**Dataset extract**
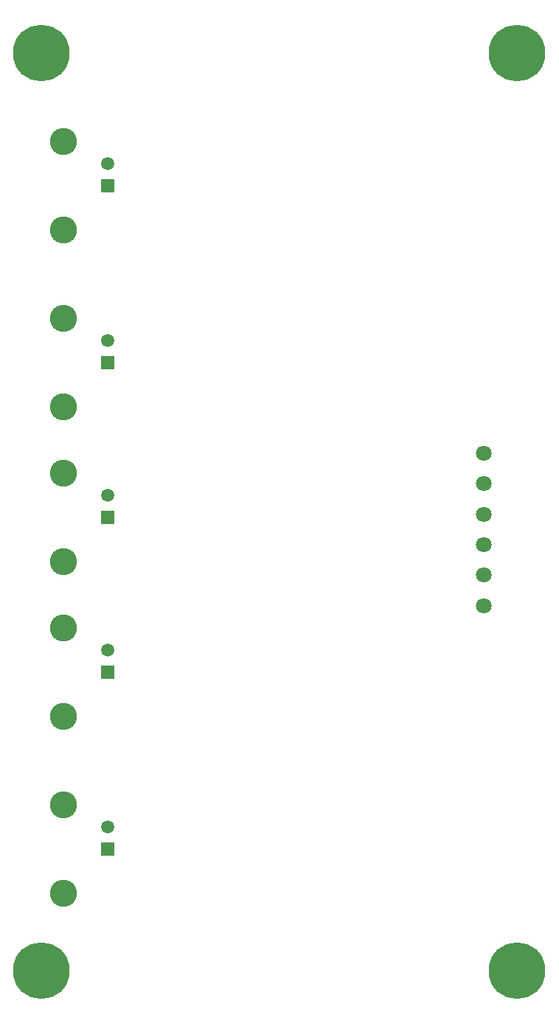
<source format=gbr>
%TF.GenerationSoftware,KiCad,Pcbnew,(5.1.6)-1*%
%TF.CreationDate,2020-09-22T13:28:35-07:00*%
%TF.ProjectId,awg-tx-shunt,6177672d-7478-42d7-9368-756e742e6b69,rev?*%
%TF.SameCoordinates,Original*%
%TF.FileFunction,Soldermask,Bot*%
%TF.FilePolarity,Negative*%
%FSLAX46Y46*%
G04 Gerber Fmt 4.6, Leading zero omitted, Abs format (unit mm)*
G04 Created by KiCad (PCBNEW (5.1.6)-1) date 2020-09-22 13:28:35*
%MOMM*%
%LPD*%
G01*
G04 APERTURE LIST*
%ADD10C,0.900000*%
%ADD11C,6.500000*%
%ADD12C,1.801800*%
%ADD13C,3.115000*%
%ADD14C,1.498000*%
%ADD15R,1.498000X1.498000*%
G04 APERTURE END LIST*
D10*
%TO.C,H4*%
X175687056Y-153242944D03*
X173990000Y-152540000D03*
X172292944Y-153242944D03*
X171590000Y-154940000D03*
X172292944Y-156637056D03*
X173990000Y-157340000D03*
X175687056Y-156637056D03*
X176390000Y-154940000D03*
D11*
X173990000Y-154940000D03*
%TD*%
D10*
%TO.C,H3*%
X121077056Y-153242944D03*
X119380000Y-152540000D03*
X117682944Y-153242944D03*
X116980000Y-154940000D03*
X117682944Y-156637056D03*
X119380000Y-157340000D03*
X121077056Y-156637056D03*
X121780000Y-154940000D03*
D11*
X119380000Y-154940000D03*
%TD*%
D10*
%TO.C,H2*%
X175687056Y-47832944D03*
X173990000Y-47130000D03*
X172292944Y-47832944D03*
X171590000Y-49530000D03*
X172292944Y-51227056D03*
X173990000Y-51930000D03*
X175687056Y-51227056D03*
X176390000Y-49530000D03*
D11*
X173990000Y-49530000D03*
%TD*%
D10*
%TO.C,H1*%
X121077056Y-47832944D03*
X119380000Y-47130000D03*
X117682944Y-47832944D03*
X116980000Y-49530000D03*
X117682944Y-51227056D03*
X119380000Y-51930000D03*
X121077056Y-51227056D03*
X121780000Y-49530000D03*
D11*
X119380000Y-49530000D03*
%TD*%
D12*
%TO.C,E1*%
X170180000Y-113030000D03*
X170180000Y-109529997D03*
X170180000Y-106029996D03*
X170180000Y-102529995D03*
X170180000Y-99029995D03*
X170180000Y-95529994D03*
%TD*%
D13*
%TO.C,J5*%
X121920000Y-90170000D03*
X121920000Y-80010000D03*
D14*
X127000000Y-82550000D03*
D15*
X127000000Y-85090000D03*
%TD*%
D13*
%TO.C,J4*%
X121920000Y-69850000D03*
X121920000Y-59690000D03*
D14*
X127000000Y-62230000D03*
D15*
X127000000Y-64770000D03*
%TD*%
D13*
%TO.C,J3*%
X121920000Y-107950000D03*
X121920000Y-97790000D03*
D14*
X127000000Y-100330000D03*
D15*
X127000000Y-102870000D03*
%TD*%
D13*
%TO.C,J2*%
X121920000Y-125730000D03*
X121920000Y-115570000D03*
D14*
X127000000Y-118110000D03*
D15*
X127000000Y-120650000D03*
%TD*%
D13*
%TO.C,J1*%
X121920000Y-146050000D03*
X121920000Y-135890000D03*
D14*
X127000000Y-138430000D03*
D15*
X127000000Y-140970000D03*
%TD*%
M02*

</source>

**Requirement**
Output, line for line and exactly, the records above from their first line through the one with "X117682944Y-156637056D03*", both ends included, but no pictures.

**Final answer**
<source format=gbr>
%TF.GenerationSoftware,KiCad,Pcbnew,(5.1.6)-1*%
%TF.CreationDate,2020-09-22T13:28:35-07:00*%
%TF.ProjectId,awg-tx-shunt,6177672d-7478-42d7-9368-756e742e6b69,rev?*%
%TF.SameCoordinates,Original*%
%TF.FileFunction,Soldermask,Bot*%
%TF.FilePolarity,Negative*%
%FSLAX46Y46*%
G04 Gerber Fmt 4.6, Leading zero omitted, Abs format (unit mm)*
G04 Created by KiCad (PCBNEW (5.1.6)-1) date 2020-09-22 13:28:35*
%MOMM*%
%LPD*%
G01*
G04 APERTURE LIST*
%ADD10C,0.900000*%
%ADD11C,6.500000*%
%ADD12C,1.801800*%
%ADD13C,3.115000*%
%ADD14C,1.498000*%
%ADD15R,1.498000X1.498000*%
G04 APERTURE END LIST*
D10*
%TO.C,H4*%
X175687056Y-153242944D03*
X173990000Y-152540000D03*
X172292944Y-153242944D03*
X171590000Y-154940000D03*
X172292944Y-156637056D03*
X173990000Y-157340000D03*
X175687056Y-156637056D03*
X176390000Y-154940000D03*
D11*
X173990000Y-154940000D03*
%TD*%
D10*
%TO.C,H3*%
X121077056Y-153242944D03*
X119380000Y-152540000D03*
X117682944Y-153242944D03*
X116980000Y-154940000D03*
X117682944Y-156637056D03*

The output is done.